BALTIMORE (AP) -- Growing up in the city, Tia Solomon's friends from her hometown of Philadelphia didn't really know what park rangers do, so there were more than a few snickers when the 20-year-old sophomore said she had become one.

Her assignment: keeping watch over the front gate of Baltimore's historic Fort McHenry. The Temple University sophomore and musician who has mastered the viola and violin is part of a federal program that recruits students to guard historic sites.

Solomon said her friends "only think a park ranger is out chasing squirrels and riding a horse," but she was eager to sign up.

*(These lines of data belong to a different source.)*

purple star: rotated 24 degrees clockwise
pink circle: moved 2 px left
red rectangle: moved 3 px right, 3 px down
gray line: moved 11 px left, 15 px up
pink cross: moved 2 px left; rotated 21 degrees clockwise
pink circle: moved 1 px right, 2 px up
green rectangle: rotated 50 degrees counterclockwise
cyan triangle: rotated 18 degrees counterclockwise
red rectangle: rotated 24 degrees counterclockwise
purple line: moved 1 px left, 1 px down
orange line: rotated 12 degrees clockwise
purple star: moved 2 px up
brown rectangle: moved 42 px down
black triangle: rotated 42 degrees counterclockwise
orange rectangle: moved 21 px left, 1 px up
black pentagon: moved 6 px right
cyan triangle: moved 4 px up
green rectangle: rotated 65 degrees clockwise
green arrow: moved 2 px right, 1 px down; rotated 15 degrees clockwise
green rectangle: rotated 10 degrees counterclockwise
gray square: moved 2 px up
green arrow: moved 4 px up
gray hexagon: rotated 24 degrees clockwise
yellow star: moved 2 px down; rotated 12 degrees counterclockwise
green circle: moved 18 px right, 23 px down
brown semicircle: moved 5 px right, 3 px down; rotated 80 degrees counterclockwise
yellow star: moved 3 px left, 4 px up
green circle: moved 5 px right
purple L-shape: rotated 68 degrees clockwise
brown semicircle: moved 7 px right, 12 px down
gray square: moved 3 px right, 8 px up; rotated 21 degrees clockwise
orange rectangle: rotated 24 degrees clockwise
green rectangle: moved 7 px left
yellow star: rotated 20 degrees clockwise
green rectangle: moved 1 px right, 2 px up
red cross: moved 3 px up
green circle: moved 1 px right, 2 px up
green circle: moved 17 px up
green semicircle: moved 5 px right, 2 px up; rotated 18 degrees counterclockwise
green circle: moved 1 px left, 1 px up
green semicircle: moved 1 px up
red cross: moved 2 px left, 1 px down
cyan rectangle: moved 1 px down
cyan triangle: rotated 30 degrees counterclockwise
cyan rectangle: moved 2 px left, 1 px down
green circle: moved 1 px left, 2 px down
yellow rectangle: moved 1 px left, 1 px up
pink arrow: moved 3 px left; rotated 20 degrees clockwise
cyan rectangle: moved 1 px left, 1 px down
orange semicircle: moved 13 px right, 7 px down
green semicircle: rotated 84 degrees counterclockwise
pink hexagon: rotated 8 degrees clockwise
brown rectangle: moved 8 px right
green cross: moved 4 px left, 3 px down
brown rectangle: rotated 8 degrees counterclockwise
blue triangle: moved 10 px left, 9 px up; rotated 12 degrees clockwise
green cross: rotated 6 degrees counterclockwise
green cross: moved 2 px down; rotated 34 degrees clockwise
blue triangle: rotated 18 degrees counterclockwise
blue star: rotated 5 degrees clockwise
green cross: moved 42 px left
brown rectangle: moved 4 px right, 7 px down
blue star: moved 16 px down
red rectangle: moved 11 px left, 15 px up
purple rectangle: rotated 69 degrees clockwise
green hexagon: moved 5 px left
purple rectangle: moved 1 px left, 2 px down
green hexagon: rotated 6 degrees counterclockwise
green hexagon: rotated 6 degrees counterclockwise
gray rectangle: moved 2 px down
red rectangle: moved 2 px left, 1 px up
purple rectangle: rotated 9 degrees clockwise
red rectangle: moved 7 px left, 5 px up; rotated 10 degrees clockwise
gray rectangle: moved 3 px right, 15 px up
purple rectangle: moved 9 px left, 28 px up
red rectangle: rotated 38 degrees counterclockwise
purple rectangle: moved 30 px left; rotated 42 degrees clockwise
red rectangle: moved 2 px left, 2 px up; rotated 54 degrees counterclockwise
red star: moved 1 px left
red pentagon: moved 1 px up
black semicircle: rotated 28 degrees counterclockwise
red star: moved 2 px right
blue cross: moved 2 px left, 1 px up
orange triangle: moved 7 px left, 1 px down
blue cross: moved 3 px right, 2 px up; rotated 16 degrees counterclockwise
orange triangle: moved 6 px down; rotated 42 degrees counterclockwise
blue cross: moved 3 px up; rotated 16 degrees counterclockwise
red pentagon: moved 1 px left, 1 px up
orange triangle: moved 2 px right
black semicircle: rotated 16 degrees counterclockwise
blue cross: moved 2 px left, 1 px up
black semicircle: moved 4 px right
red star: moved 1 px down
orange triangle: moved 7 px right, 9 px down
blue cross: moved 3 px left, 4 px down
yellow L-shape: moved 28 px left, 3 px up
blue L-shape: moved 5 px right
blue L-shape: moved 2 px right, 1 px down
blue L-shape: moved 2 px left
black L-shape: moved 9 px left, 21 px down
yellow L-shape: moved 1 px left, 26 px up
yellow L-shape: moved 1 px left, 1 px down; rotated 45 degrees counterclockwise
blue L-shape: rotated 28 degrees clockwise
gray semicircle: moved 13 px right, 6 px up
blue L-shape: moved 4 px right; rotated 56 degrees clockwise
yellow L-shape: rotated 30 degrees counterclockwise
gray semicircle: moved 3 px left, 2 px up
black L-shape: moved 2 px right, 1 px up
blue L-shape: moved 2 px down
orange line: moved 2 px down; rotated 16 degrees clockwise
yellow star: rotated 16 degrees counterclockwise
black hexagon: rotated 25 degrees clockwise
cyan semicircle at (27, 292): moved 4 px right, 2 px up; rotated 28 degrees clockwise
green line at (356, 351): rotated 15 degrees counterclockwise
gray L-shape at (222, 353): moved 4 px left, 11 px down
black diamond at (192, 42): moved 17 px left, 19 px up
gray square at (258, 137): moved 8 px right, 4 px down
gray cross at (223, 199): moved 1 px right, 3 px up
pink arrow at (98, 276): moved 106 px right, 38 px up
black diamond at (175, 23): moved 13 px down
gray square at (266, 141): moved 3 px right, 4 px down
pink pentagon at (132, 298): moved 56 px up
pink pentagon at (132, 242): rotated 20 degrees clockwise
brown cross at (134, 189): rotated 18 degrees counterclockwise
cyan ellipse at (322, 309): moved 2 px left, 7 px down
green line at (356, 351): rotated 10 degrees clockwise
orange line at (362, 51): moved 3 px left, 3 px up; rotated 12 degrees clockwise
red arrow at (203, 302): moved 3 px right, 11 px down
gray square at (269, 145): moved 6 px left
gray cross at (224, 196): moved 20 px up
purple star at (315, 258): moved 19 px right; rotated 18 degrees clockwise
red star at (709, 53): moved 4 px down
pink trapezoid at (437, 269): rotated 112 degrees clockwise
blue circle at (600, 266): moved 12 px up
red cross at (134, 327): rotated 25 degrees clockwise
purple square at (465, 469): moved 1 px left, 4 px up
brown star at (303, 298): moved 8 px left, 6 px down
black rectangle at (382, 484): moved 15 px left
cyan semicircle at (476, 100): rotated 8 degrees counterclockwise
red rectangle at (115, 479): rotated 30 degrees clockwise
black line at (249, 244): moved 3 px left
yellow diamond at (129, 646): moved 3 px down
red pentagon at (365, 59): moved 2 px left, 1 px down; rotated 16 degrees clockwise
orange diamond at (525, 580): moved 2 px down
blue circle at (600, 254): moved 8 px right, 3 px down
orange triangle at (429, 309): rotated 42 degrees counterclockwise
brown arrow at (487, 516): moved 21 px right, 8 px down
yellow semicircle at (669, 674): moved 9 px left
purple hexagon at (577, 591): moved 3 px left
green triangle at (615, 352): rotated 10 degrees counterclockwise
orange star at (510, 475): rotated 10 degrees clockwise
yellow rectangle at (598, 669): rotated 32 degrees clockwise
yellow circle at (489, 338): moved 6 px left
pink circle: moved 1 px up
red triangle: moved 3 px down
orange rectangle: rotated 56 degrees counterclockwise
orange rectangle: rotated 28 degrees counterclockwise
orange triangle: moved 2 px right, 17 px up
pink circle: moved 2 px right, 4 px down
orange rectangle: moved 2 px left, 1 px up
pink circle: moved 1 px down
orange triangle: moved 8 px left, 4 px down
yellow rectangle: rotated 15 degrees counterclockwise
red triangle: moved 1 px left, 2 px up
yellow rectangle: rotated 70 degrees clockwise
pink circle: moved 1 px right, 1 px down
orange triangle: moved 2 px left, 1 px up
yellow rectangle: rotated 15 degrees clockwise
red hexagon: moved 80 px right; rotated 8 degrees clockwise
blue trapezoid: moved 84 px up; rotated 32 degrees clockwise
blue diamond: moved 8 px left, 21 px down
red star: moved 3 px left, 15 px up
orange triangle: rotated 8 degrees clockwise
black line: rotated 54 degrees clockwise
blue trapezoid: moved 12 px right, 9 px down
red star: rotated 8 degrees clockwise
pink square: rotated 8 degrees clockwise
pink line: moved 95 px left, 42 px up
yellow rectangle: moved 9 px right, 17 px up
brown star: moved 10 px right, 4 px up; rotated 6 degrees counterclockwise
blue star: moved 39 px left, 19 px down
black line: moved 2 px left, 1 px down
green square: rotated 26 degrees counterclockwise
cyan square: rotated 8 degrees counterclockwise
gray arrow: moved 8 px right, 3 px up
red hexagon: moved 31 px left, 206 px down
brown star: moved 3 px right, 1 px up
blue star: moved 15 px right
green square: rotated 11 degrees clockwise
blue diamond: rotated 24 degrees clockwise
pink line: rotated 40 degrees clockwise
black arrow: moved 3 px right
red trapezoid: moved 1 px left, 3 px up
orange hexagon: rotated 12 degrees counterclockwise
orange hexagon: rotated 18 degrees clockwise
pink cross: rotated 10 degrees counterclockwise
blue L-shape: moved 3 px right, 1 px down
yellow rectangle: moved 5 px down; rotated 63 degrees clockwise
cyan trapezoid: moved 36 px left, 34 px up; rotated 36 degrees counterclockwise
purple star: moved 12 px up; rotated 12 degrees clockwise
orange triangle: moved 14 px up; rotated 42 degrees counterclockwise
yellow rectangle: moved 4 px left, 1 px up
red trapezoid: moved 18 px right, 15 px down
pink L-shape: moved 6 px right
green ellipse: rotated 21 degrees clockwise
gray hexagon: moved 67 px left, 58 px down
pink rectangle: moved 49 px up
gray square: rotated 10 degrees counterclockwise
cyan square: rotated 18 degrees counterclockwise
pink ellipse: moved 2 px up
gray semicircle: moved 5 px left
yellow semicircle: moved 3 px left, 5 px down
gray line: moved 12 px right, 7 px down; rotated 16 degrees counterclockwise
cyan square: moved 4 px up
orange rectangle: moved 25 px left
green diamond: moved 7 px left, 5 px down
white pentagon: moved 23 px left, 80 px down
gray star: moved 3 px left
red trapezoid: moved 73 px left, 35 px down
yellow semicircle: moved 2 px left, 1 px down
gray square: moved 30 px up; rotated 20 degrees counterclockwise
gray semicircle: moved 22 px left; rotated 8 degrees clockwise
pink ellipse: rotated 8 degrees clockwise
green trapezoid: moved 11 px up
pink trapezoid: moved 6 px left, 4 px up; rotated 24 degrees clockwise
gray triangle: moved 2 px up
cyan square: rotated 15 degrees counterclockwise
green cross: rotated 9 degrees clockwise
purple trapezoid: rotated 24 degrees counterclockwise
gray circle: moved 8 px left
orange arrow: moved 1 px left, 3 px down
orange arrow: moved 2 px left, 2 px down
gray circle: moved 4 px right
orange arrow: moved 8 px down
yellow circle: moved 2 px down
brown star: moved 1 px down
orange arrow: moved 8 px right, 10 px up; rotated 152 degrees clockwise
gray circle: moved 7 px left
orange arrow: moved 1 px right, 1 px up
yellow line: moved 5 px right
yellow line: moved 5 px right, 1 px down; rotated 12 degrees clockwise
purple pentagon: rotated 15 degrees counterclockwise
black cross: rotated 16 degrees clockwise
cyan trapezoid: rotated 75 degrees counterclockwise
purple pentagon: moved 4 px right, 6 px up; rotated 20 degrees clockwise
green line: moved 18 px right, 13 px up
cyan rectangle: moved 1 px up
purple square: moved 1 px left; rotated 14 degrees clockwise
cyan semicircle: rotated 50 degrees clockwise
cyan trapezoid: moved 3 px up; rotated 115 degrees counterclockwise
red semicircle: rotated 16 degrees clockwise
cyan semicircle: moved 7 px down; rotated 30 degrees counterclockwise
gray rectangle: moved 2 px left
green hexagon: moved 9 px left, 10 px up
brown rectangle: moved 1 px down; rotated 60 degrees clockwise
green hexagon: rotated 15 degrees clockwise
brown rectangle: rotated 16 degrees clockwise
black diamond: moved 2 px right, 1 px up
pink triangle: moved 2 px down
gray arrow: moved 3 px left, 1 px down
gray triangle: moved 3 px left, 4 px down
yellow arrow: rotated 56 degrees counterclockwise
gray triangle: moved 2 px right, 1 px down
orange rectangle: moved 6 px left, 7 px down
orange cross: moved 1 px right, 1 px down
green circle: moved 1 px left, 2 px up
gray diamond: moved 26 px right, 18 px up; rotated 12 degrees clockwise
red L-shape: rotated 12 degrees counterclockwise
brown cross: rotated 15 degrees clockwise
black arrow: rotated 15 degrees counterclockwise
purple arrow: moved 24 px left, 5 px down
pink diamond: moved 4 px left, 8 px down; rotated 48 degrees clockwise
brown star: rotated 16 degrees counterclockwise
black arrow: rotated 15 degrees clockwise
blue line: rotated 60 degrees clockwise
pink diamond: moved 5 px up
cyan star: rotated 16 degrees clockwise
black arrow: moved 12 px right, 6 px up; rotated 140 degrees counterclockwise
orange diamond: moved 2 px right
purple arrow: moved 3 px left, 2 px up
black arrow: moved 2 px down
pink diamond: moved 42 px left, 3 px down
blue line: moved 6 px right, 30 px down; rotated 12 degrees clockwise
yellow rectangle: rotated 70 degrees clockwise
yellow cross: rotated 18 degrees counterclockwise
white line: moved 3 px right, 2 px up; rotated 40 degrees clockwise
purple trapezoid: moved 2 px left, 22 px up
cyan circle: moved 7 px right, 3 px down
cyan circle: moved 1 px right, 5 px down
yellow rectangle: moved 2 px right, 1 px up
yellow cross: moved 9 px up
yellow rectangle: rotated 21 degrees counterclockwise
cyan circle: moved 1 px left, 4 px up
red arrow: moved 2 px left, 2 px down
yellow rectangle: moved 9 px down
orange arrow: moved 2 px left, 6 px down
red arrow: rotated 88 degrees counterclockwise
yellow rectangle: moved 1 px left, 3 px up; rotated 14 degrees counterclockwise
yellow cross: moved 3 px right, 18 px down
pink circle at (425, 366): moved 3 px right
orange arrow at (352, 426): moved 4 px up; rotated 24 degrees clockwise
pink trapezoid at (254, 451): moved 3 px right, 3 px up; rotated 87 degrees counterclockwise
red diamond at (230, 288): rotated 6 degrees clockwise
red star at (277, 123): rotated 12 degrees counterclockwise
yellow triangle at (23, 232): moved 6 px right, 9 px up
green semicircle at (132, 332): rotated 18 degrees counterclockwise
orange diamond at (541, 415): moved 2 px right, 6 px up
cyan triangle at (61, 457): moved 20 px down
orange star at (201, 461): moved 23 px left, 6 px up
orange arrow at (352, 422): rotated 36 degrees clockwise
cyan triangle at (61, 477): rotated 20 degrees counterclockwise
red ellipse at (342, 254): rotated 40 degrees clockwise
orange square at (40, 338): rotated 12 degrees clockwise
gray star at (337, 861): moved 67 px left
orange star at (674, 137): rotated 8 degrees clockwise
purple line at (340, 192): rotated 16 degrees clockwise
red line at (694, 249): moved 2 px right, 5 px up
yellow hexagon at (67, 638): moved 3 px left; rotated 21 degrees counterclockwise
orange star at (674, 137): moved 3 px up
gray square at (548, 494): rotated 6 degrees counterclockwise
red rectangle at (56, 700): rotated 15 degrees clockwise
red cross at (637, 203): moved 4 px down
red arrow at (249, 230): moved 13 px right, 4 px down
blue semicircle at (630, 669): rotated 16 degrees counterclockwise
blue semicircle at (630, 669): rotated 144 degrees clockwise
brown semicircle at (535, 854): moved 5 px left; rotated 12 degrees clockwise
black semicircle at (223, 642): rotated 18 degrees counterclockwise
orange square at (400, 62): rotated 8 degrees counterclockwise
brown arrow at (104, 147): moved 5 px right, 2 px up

The National Park Service, facing a shortage of rangers, sought out Temple students to stand guard over the sites where U.S. history was made, such as Fort McHenry that protected Baltimore after the British burned Washington in the War of 1812. When the British attacked Baltimore, the battle inspired Francis Scott Key to write the words that would become the national anthem.

The four-year, paid internship program is called ProRanger Philadelphia. Temple students are also law enforcment rangers at the early English settlements in Virginia, the place where the Declaration of Independence was written in Philadelphia and at major battlefields of the Civil War, among other spots.

The internships are not permanent. Students can drop out at any time, but if they complete more training, they are fast-tracked to full ranger status. Solomon was drawn to the program during her freshman year because she wanted a realistic career path after spending many years focused on music.

"It's a big change," said Solomon, dressed in her full green and gray National Park Service uniform and ranger hat. "I'm in it for the long run. I really love law enforcement. I love helping people, and I love interacting with people."

The park service has high turnover at urban sites because many recruits would rather move on to western parks, such as Yellowstone and Yosemite. Officials in the Northeast also faced the daunting realization that more than half their law enforcement rangers must quit in the next five years because of a mandatory retirement age of 57.

So overseers of parks from Maine to Virginia spent the past three years building a program with Temple to get a new crop of rangers. A similar program has begun in San Antonio for western parks.

The first internship is followed with specialized classes, internships at different parks and eventually weeks at a federal law enforcement academy that will include firearms training. Each year, 12 new students will enter the program.

Rangers do a variety of tasks from investigating vandalism to directing traffic, issuing tickets and providing first aid. And some threats are more serious. On Memorial Day, a woman came to Fort McHenry with a knife, looking for the president.

Such federal jobs are hard to come by. Even a laid-off state trooper could have trouble getting hired, despite the staffing needs, because of the federal hiring process, said Stephen Clark, the law enforcement chief for the Northeast regional parks who created the intern program.

"These students, I don't think they understand the gift that has been given them," Clark said. "They're going to earn it, but here are these students coming out of college with a job opportunity ... making a very nice wage with enhanced retirement."

If all goes as planned, Solomon will be guaranteed a job as a law enforcement park ranger, a career that pays federal benefits and a salary from $33,000 up to $65,000 after years of service, depending on the location.

Temple was chosen for its nationally ranked criminal justice program and for its diversity, officials said. In the Northeast, more than 80 percent of rangers are white, and recruiting from a diverse, urban school means many students want to live in cities. Other schools could follow.

Students don't have to be justice majors to apply. The interns also can spend time working as interpreters and on maintenance and preservation projects. They also help manage large-scale events, such as first lady Michelle Obama's visit to Fort McHenry last month with her daughters -- and even an Aryan Nations rally this summer with counter-protesters at the Gettysburg Civil War battlefield.

For Owen McDaniel, 22, who recently graduated with a history degree, the internship meant steady employment when other graduates are struggling in the job market.

"When I was a kid, I wanted to be a park ranger, but it seemed like such an unrealistic thing to be," he said.

Now as a Fort McHenry intern, he can use his history degree to help protect and explain the historic site.

"You can just kind of paint the picture of the battle," McDaniel said. "You can see where the British ships were coming in. You can see where they were bombarding. It really gets the visitors excited."